11.3.5 Application of the guarantee is subject to full payment for the equipment.
11.4 Warranty Exclusions
The following are excluded from the warranty:
- failures or malfunctions arising from normal wear and tear or owing to an external cause, inappropriate handling, incorrect storage or installation, non-compliance with our Company’s instructions or those of the manufacturer concerning the operation, maintenance and servicing of the equipment and/or the item for which the service was provided,
- use for purposes other than those for which the equipment was designed and for which it was intended,
- malfunctions owing to an environment that is either poorly suited or nor compliant with the specifications mentioned in the technical documentation of either the manufacturer or our Company.
Article 12: Liability
Subject to the mandatory legal provisions, in particular with regard to the law on liability for defective products, the total and cumulative liability of our Company, regardless of the cause, is limited to the amount of the sale price, excluding taxes, of the equipment and/or the price, excluding taxes, of the Service. In no event shall our Company be liable for compensation for financial or commercial losses such as loss of profits, loss of orders, loss of business, interruption of service, or, in general, indirect and/or immaterial or moral damages, as well as similar loss resulting from a claim brought against our company by the Customer as a result of damage suffered by a third party.

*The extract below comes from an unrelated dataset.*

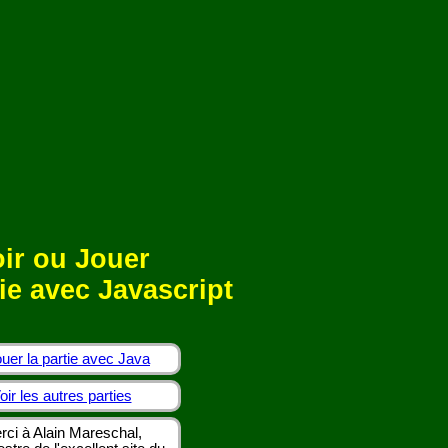
ir ou Jouer
ie avec Javascript
uer la partie avec Java
oir les autres parties
rci à Alain Mareschal,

Furthermore, our Company shall not be held liable in the event of any damage to the Customer’s data, with the Customer being responsible for the safeguarding of its own data, at its own expense.
Article 13: Force majeure
Neither party may be held liable for delays in the performance and/or non-performance, in whole or in part, of its obligations if this delay or non-performance is due to the occurrence of a case of force majeure or a fortuitous event defined as an event outside the control of the prevented party which the latter could not reasonably be required to foresee, avoid or overcome and insofar as its occurrence makes the performance of its obligations impossible.
By express agreement, the Customer agrees, in particular, that a supply interruption attributable to our suppliers shall be deemed an event of force majeure.
Article 14: Termination
In the event of a breach by the Customer of any of its obligations, our Company may automatically terminate the contract binding it to the Customer eight days after formal notice by registered letter with acknowledgement of receipt remaining unheeded. The Customer must return any delivered and unpaid equipment in good condition and to any location indicated by our Company.
Down-payments made by the Customer shall remain with our Company. In the event that no down-payment has been made, the Customer shall be automatically liable to our Company for damages in an amount equal to 50% of the price of the equipment and/or the Service.
This clause does not prevent our Company from claiming any additional damages and interest for the loss suffered if this loss is greater than the aforementioned amount.
Article 15: Jurisdiction clause
Any dispute that may arise concerning the interpretation, performance of the termination of the sale and/or the Service agreements concluded between our Company and the Customer and which could not be resolved amicably shall be subject to the exclusive jurisdiction of the Commercial Court in the region where our company’s registered office is located, even in the event of third party appeals or multiple respondents.
Article 16: Applicable law
The applicable law is French law, excluding the provisions of the United Nations Convention of 11 April 1980 on the International Sale of Goods.
Article 17: Invalidity – Unenforceability
In the event that certain provisions of these GTCSP are rendered void or cannot be applied for any reason whatsoever, all other provisions of these GTCSP shall remain valid.